Congo, nuova epidemia di ebola spaventa l’Africa. Già 23 morti, salgono i contagi. OMS: “Preoccupati”
Sepoltura di una vittima di ebola, foto d’archivio

23 vittime, salgono i casi sospetti di ebola 

L’ebola è tornata in Congo, e fa più paura che mai. Il ministro della Salute del Congo  ha già annunciato che si sono verificati 11 nuovi casi di ebola e due decessi nel nord ovest del Paese. Sarebbero in totale 45 i casi registrati fino ad ora, dieci dei quali ancora sospetti, 21 probabili casi di ebola e 14 confermati ad ora. Già 23 i morti per la terribile malattia che torna a terrorizzare l’Africa.

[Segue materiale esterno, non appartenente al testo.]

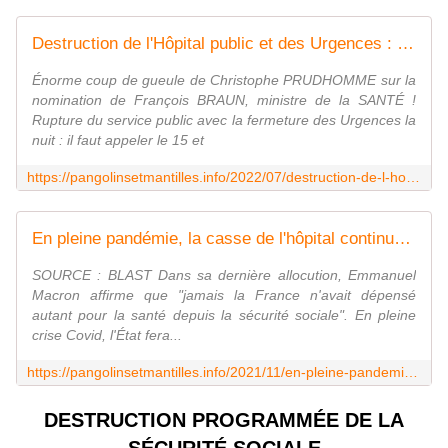
Destruction de l'Hôpital public et des Urgences : Christophe PRUDHOMME, urgentiste et conseiller régional, témoigne - Pangolins et mantilles
Énorme coup de gueule de Christophe PRUDHOMME sur la
nomination de François BRAUN, ministre de la SANTÉ !
Rupture du service public avec la fermeture des Urgences la
nuit : il faut appeler le 15 et
https://pangolinsetmantilles.info/2022/07/destruction-de-l-hopital-public-christophe-prudhomme-urgentiste-et-conseiller-regional-temoigne.html
En pleine pandémie, la casse de l'hôpital continue ! - Pangolins et mantilles
SOURCE : BLAST Dans sa dernière allocution, Emmanuel
Macron affirme que "jamais la France n'avait dépensé
autant pour la santé depuis la sécurité sociale". En pleine
crise Covid, l'État fera...
https://pangolinsetmantilles.info/2021/11/en-pleine-pandemie-la-casse-de-l-hopital-continue.html
DESTRUCTION PROGRAMMÉE DE LA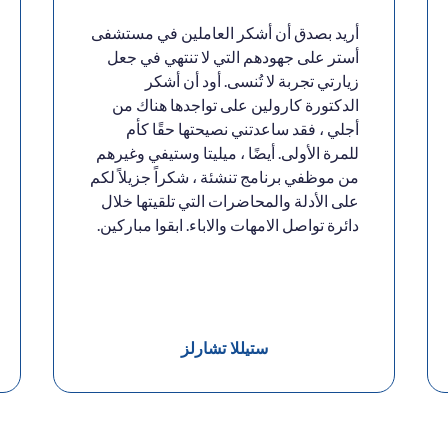
أريد بصدق أن أشكر العاملين في مستشفى
أستر على جهودهم التي لا تنتهي في جعل
زيارتي تجربة لا تُنسى. أود أن أشكر
الدكتورة كارولين على تواجدها هناك من
أجلي ، فقد ساعدتني نصيحتها حقًا كأم
للمرة الأولى. أيضًا ، ميليتا وستيفي وغيرهم
من موظفي برنامج تنشئة ، شكراً جزيلاً لكم
على الأدلة والمحاضرات التي تلقيتها خلال
دائرة تواصل الامهات والاباء. ابقوا مباركين.
ستيللا تشارلز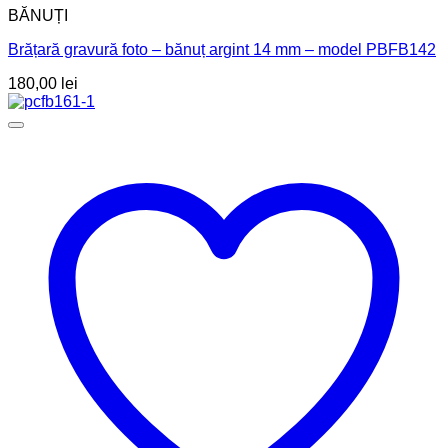
BĂNUȚI
Brățară gravură foto – bănuț argint 14 mm – model PBFB142
180,00
lei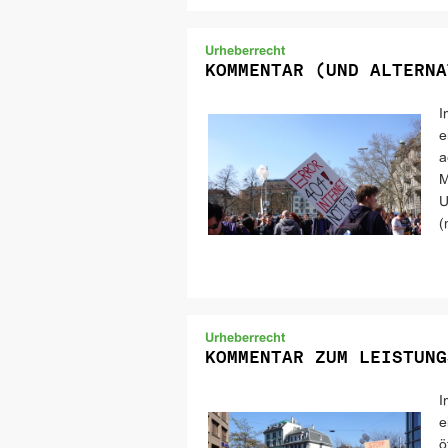
Urheberrecht
KOMMENTAR (UND ALTERNA
I
e
a
M
U
(
Urheberrecht
KOMMENTAR ZUM LEISTUNG
I
e
ö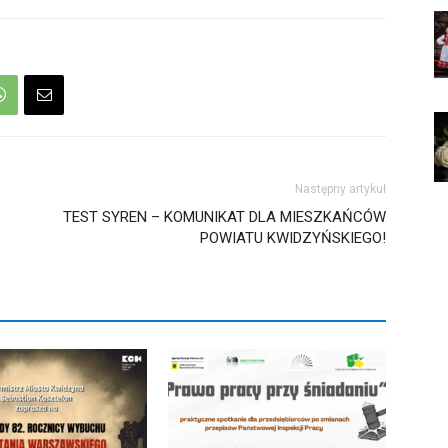
Następny artykuł
TEST SYREN – KOMUNIKAT DLA MIESZKAŃCÓW
POWIATU KWIDZYŃSKIEGO!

Il terrore di una nuova epidemia 

I timori ora sono di una nuova epidemia che possa sconvolgere il Paese dopo quella del 2014. Un nuovo caso di ebola è stato registrato a Mbandaka, una città di 1,2 milioni di abitanti sulle rive del fiume Congo, capoluogo dell’Equatore. Solo in questa città, secondo fonti mediche locali, almeno 300 persone avrebbero avuto contatti diretti o indiretti con i malati di ebola.
Finora, alcuni casi isolati sono stati rilevati nella zona ad est di Lagos. Ma ora il fatto che emergano casi anche nelle città comincia a spaventare, perché arginare una nuova epidemia negli agglomerati urbani potrebbe essere davvero molto difficile.

Il virus ebola è letale, estremamente contagioso, ed una volta che comincia a diffondersi in città è molto difficile da arginare. Il virus causa rash cutaneo, febbre, mal di gola, malessere, rossore agli occhi, emorragie interne ed esterne che uccidono il paziente in una alta percentuale di casi. Non esiste terapia specifica. Il tasso di mortalità è fra il 50 ed il 70% dei casi. Ad aumentare la mortalità nei Paesi africani, la diffidenza verso gli operatori sanitari, il mancato rispetto delle regole di igiene e dell’isolamento dei malati, la superstizione.

OMS: “Siamo molto preoccupati”

Anche l’Organizzazione mondiale della sanità si dice assai preoccupata dei nuovi casi di contagio. “Si tratta di uno sviluppo preoccupante della situazione. Insieme ai nostri partner, stiamo utilizzando gli strumenti migliori per fermare la diffusione”, ha dichiarato il suo direttore generale, Tedros Adhanom Ghebreyesus.